任务要求
根据关于周信芳教戏的文段回答下列问题:
1. 周信芳这次教张学海的是哪出戏?
2. 张学海是从哪里来沪学艺的?
3. 按文中所说,徐策上马后为什么不能再走老人的步子?

所给文段
──────
稍后,周信芳另一个北方徒弟张学海也由京来沪学艺。这次,周信芳教
他的戏是《徐策跑城》。这出戏的唱做十分

为弟子张学海说戏(一九六二年)繁重。在教的过程中,周信芳既严格
又耐心。比如出场,既要等锣鼓,又不能硬凑锣鼓;既要表现出老年人的步
履、神态,又要自然,注意美感。徐策转身,撩袍等动作,周信芳要求张学
海既要做得顿挫有力,又不能一味追求顿挫、棱角;而是要像学字一样,有
时要圆,有时要有棱角,有时要藏锋,有时要露锋。尤其是徐策上马前后,
要有所不同。上马后,是表示马在走,不是徐策在走,所以不能再走老人的
步子;但也不能走得太快,因为毕竟是老人在骑马。
──────
所给条目
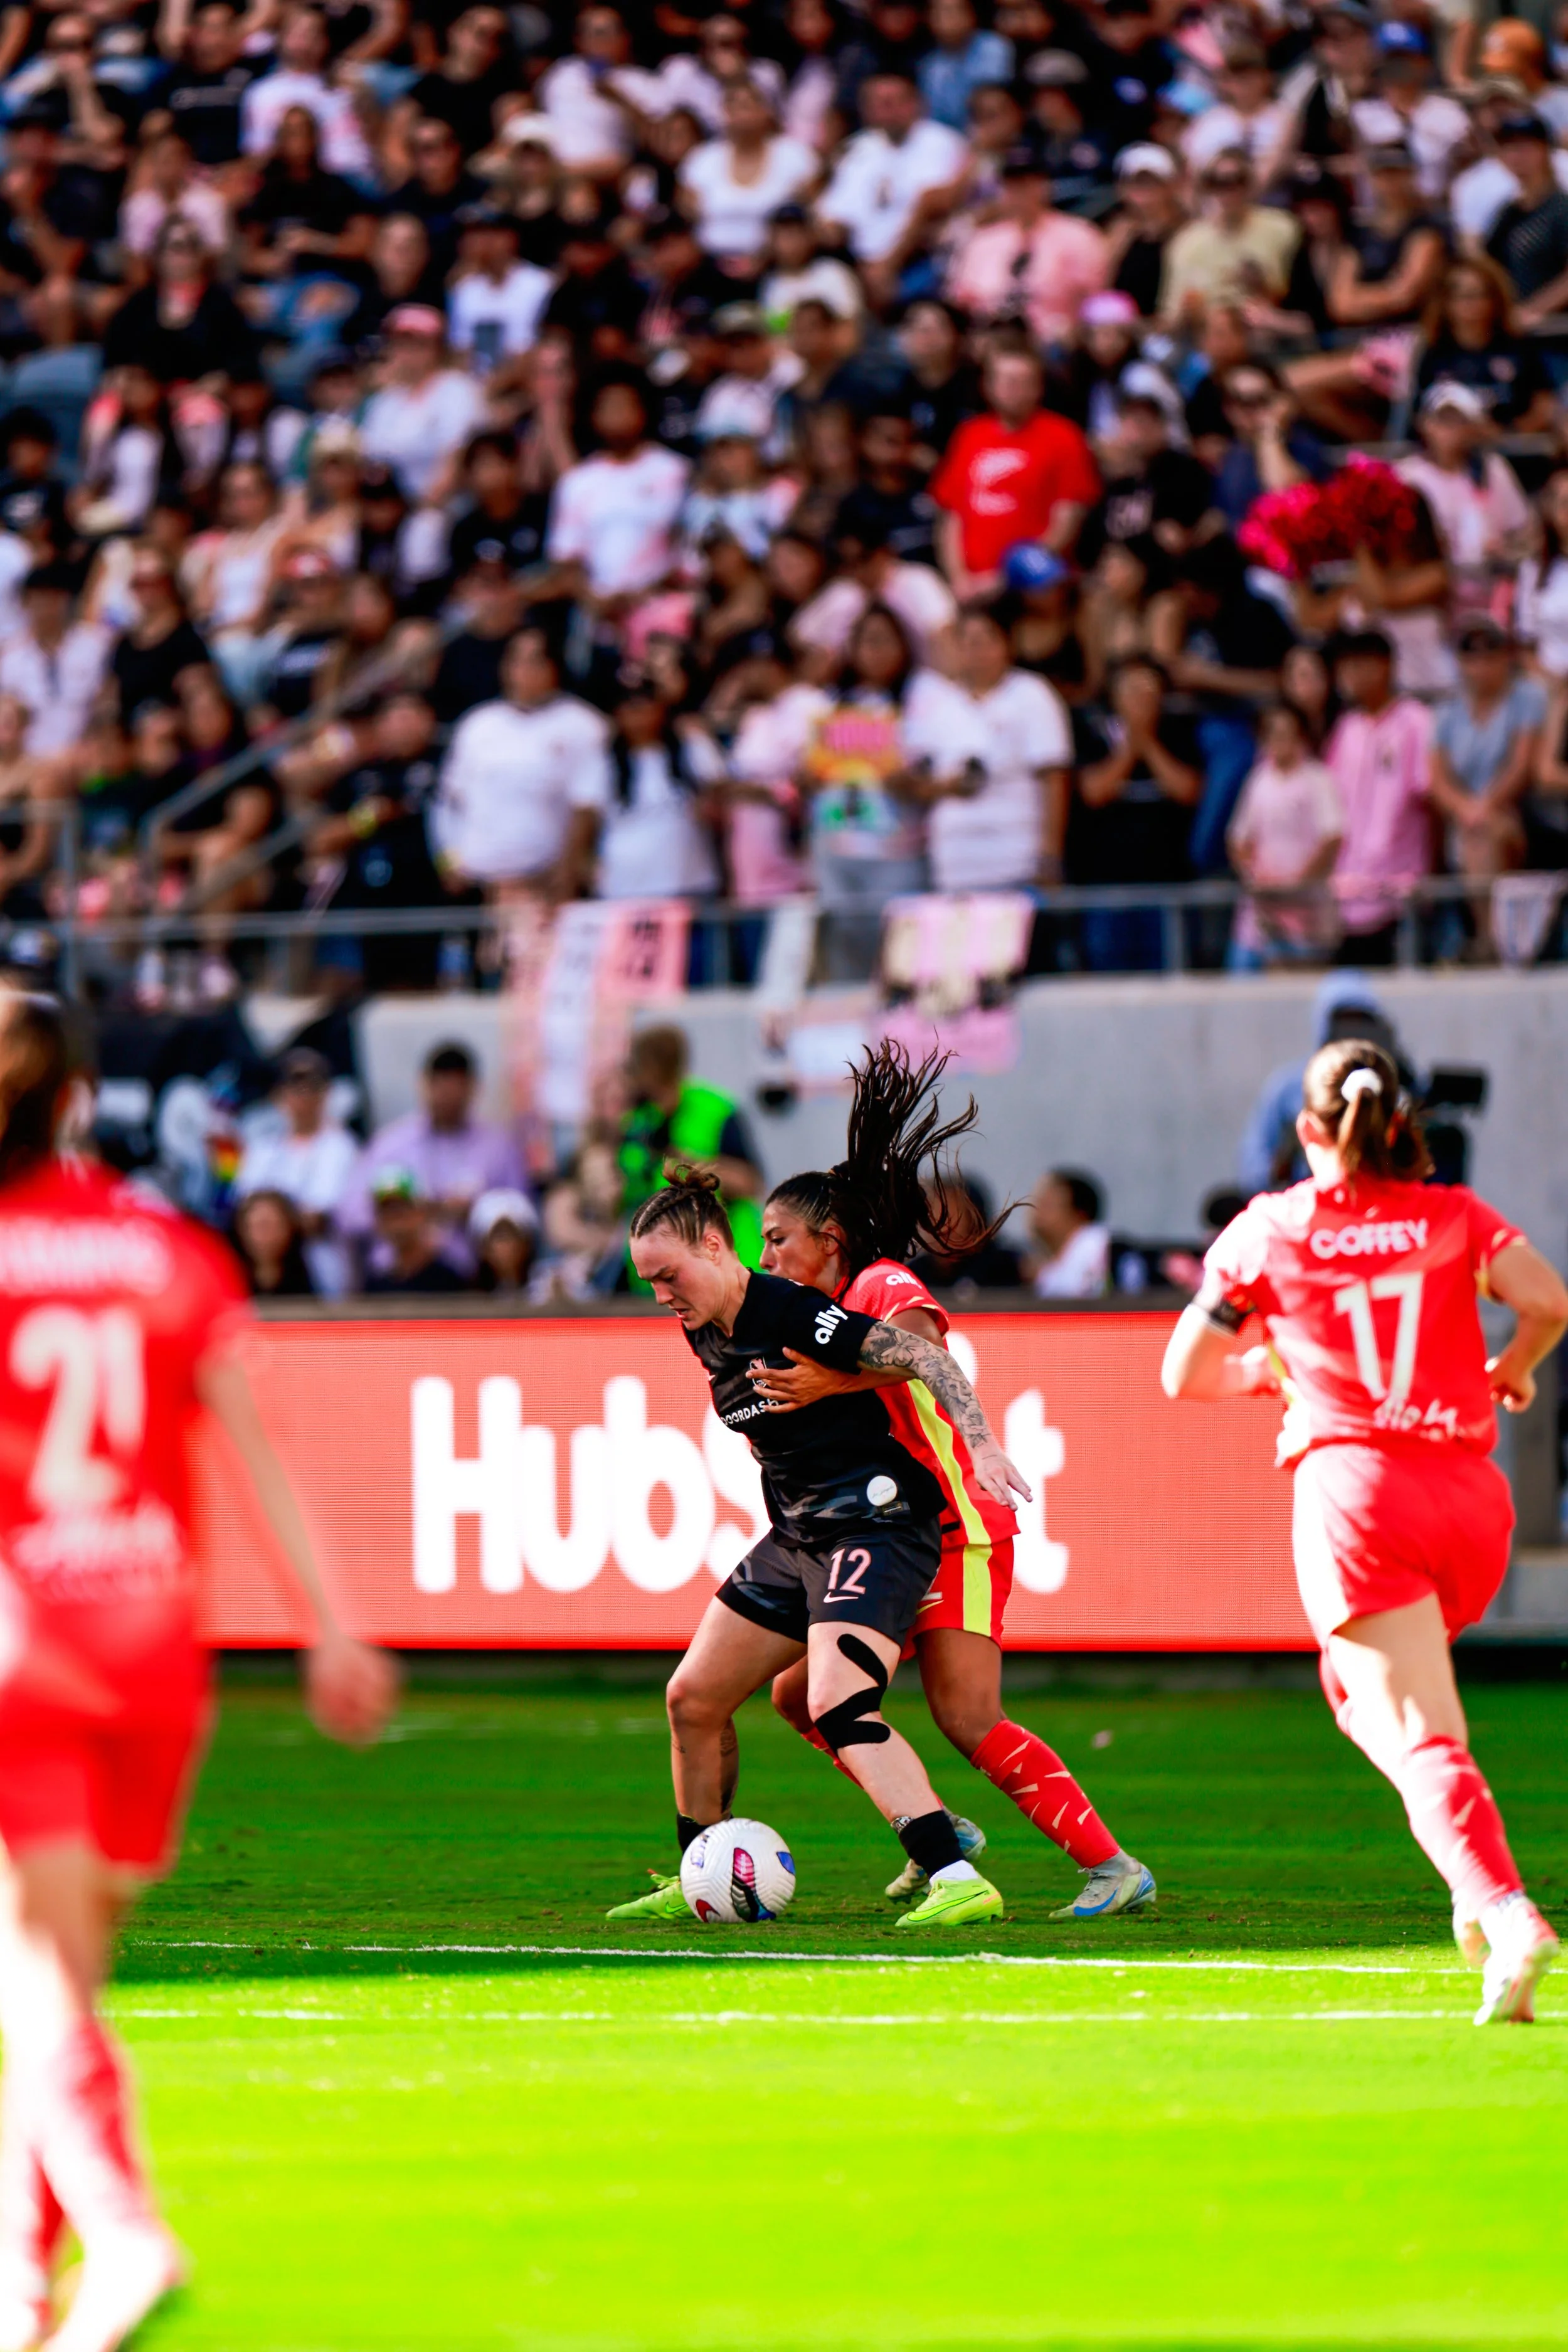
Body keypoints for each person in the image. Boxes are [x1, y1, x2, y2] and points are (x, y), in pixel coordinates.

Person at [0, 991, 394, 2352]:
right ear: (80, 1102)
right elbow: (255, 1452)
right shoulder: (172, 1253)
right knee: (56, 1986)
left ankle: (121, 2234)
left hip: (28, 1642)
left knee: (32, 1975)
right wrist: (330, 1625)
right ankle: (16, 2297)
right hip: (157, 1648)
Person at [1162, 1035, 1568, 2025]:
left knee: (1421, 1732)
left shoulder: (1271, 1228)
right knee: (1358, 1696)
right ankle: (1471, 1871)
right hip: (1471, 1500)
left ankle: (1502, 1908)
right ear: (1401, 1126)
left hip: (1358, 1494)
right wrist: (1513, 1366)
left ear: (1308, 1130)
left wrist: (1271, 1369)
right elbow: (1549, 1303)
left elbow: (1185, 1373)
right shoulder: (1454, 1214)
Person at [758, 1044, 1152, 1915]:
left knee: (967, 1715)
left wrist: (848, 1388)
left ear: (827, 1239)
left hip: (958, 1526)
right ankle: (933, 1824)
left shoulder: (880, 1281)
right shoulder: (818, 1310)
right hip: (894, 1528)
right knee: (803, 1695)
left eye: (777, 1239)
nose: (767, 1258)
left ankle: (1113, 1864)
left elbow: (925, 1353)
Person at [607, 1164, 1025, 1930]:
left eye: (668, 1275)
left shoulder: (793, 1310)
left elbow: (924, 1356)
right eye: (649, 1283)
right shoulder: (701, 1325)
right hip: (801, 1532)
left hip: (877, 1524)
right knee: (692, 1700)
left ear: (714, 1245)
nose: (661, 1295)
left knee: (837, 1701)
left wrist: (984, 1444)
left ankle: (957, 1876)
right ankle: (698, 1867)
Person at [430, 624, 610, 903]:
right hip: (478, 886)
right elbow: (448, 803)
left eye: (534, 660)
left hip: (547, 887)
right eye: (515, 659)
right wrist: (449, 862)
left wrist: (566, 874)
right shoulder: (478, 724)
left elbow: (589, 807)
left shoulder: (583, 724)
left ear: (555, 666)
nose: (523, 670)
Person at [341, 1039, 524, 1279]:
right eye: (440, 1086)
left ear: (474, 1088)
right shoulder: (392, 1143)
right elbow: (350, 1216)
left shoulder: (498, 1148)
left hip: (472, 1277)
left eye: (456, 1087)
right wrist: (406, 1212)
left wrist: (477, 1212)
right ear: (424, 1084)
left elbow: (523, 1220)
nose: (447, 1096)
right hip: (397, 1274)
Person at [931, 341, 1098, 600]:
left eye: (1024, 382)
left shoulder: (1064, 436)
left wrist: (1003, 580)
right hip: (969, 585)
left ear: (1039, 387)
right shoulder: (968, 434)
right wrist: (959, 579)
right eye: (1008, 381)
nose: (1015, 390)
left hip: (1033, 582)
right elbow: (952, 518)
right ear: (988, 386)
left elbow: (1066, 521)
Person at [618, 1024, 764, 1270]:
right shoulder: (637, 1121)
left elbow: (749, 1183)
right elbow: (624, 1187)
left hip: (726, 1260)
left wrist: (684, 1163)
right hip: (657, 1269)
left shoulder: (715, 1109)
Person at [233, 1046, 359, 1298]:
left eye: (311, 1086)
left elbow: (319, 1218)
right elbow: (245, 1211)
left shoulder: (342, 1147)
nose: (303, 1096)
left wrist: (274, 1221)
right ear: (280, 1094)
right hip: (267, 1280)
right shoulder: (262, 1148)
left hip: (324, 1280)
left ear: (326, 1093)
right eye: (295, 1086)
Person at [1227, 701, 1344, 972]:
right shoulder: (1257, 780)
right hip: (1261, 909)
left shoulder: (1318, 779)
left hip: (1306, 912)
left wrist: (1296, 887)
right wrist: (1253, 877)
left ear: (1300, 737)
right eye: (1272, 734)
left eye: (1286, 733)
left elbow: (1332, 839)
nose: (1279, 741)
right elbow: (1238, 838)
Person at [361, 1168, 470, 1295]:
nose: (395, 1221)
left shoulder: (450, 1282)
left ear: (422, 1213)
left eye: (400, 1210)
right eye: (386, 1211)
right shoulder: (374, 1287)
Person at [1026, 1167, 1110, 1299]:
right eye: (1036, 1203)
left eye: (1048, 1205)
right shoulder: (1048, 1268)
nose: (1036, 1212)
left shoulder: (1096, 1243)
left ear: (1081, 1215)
──────
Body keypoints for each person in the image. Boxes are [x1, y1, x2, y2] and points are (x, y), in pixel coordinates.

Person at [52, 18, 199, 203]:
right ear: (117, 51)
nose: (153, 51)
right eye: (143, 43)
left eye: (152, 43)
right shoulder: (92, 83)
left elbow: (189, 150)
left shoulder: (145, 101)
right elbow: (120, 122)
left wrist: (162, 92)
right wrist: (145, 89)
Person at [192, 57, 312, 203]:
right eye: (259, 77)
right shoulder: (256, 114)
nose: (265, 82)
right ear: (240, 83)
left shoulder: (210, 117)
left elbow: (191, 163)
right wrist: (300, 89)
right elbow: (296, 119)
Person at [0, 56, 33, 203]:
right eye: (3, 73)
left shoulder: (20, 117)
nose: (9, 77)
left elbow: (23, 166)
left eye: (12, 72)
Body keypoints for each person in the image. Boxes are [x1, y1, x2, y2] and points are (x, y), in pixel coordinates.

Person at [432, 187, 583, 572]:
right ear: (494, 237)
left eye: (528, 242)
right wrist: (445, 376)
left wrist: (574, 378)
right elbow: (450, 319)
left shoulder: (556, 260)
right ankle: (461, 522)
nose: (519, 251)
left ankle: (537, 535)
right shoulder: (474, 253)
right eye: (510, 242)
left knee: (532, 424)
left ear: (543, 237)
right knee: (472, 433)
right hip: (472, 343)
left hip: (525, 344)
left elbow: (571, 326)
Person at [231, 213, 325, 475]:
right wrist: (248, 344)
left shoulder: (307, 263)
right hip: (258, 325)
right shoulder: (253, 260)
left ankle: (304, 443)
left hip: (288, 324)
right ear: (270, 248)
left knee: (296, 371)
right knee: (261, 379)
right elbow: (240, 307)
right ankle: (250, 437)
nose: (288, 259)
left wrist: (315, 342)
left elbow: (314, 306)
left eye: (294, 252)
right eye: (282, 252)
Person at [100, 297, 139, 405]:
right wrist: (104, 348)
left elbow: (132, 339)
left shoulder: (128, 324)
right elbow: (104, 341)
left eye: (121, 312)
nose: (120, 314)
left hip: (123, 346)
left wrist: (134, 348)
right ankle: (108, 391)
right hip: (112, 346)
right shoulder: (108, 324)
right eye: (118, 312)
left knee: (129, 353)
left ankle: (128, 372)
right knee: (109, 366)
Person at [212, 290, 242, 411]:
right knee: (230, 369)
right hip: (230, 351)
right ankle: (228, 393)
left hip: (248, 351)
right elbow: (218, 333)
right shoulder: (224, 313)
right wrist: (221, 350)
──────
答案如下
1. 《徐策跑城》。
2. 由京来沪。
3. 因为上马后表示的是马在走,不是徐策在走。